Autor: Madeleine Sautié
No tiene una
plaza fija en un centro de trabajo estatal ni reza en la lista de los
cuentapropistas, y aunque si se le pregunta por qué no falta al sitio donde
cada día se le puede encontrar, seguramente te dirá que es por puro placer,
algo así como una contribución voluntaria, para matar el tiempo o “tirarle un
cabo a su socio el bodeguero”.El ayudante del bodeguero —allí donde lo haya, puesto que se sabe que no todos los establecimientos lo tienen ni todos los bodegueros lo permiten— a veces llega primero que él y otras sabe más que el mismísimo responsable del establecimiento sobre lo que cualquier consumidor podría preguntar. Con total dominio de entradas y salidas de productos, ventas, propone y dispone, sin el menor escrúpulo, sobre víveres y documentos como si entre sus “nobles” funciones le correspondiera hacerlo también a él.
Claro que si viene una inspección que se respete, de esas que busca la verdadera deficiencia y sobre ella trabaja (no de las que podría confabularse con el bodeguero para que al llevarlo “suave”, lo “salve” con algo), el ayudante no cuenta como tal. Sin embargo, sin el menor escrúpulo, y como exhibiendo victorioso su “buen” puesto se expresa, actúa, interviene, y da explicaciones delante de los usuarios que, asumiendo una verdad contra la que poco o nada pueden hacer, admiten su presencia como un nuevo color del arcoíris cotidiano.
La pregunta cuya respuesta se conoce es: ¿quién le paga al ayudante? El mismo coro que puede responderla consiguiendo un empaste perfecto en la mezcla de las voces, el mismo que somos todos, es quien asume el “pago” de ese personaje que tiene en muchas de las unidades de abastecimiento normado un puesto tristemente reservado.
Y claro está, ni todo el mundo es mal intencionado ni todos los bodegueros restan onzas a sus clientes, pero en no pocas ocasiones la existencia del ayudante es directamente proporcional a productos mal pesados, que hacen que nos vayamos de la bodega con menos cantidades de las que nos pertenecen.
Grano a grano se le llena el buche a la gallina, dice el dicho, y onza a onza, no pocos vividores (en la bodega, los mercados y más allá) adquieren un suministro económico que nos burla y nos lanza a la cara aquello de que el vivo vive del bobo y el bobo de su trabajo. Si no somos los vivos, al menos no seamos los bobos. Allí donde compremos seamos más exigentes con el peso de nuestros productos.

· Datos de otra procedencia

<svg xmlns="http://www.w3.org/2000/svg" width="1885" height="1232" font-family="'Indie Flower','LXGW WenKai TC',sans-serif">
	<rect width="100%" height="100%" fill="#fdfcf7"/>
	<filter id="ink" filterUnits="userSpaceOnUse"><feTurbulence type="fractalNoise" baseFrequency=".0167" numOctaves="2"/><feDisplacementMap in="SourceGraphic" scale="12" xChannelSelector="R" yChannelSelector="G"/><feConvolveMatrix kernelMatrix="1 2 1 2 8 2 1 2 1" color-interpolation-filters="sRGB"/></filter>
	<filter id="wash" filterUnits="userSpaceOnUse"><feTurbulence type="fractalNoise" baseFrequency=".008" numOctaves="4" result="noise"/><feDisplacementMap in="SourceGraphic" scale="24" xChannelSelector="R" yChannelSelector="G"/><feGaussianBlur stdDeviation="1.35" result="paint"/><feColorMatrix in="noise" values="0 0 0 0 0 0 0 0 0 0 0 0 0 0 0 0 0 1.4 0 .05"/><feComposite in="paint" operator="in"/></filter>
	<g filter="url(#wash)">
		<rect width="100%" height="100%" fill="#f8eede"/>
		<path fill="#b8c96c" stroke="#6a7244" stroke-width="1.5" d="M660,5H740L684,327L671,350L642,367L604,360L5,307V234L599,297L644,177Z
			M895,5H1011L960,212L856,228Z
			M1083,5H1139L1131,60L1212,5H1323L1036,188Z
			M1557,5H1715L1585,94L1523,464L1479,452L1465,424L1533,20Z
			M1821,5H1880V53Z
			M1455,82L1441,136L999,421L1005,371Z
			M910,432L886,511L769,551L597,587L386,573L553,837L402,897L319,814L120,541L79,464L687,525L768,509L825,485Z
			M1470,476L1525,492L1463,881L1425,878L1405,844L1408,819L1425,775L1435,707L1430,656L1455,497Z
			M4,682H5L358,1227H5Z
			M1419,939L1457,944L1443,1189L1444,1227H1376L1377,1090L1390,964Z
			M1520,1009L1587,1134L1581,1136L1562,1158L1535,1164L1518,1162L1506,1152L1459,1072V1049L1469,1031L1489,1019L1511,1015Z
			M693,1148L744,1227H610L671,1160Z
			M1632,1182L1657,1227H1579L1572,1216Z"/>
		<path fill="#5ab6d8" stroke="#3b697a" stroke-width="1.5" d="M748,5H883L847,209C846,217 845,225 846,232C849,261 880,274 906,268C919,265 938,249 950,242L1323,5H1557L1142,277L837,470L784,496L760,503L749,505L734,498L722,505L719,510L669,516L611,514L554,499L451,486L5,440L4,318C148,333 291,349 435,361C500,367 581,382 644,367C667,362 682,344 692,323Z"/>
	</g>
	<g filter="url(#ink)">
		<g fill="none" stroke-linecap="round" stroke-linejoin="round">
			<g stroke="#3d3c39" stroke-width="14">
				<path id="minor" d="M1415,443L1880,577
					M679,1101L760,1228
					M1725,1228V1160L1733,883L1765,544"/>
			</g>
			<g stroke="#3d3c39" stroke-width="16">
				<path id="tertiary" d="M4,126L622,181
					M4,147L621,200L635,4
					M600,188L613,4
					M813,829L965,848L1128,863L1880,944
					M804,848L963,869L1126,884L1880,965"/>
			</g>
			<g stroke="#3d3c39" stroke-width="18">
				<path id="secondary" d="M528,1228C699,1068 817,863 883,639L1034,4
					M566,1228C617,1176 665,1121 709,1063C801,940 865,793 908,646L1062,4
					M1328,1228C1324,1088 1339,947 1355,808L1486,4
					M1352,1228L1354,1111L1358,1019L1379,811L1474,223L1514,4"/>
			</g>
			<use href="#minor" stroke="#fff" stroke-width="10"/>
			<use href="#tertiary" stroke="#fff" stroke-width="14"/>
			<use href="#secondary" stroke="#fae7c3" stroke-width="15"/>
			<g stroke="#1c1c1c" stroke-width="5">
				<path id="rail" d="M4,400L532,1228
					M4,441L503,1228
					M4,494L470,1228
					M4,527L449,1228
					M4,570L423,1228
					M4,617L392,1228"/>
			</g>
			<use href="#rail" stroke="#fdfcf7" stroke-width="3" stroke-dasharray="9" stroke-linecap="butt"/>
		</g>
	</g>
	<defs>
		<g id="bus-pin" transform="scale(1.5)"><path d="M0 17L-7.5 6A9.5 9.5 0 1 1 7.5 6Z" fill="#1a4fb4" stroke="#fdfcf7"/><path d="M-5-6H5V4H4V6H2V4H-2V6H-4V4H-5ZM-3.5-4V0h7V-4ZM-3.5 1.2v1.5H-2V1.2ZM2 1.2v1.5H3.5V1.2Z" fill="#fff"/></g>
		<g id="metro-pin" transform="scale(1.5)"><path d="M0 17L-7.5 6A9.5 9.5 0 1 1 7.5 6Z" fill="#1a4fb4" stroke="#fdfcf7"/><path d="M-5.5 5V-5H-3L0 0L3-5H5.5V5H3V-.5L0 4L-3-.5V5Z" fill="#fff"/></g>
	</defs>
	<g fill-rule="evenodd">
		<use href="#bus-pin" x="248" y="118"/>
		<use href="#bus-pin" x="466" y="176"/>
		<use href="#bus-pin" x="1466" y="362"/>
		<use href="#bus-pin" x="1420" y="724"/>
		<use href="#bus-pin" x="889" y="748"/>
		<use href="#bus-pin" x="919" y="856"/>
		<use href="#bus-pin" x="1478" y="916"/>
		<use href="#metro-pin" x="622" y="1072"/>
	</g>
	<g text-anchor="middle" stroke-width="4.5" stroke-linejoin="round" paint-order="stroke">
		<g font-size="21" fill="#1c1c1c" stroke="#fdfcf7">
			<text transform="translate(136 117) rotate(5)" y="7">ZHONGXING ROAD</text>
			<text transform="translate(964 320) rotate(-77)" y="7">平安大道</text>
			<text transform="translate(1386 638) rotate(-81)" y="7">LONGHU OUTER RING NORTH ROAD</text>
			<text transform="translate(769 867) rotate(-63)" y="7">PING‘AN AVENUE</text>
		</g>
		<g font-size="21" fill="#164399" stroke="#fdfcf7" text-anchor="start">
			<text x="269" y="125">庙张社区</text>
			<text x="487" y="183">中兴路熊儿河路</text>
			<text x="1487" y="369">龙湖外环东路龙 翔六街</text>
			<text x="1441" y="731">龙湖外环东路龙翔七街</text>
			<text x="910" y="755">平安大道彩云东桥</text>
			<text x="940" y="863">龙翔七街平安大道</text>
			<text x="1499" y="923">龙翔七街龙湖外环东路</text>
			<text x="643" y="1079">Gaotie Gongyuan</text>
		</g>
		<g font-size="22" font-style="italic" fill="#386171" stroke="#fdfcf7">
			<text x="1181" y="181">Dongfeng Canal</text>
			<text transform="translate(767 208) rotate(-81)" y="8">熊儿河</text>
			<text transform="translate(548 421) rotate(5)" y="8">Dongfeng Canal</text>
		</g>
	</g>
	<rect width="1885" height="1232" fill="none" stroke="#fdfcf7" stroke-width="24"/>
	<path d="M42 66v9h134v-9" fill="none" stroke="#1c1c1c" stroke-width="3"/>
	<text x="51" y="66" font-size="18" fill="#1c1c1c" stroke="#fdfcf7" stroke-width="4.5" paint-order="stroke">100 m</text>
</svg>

La batalla puede y llega a ser desgastante. Pero los afectados no nos debemos sentar en el banco de los perdedores. Ya vi hace poco, después de cierta cola, una colita aparte, de gente que vino a reclamar con cara de pocos amigos el pollo mal pesado... El ayudante, que discutió —o mal justificó— su error a los primeros reclamadores, como un robot programado para echar más en la bolsa callaba impúdicamente y al menos por esa vez los consumidores llevaron su peso exacto a casa.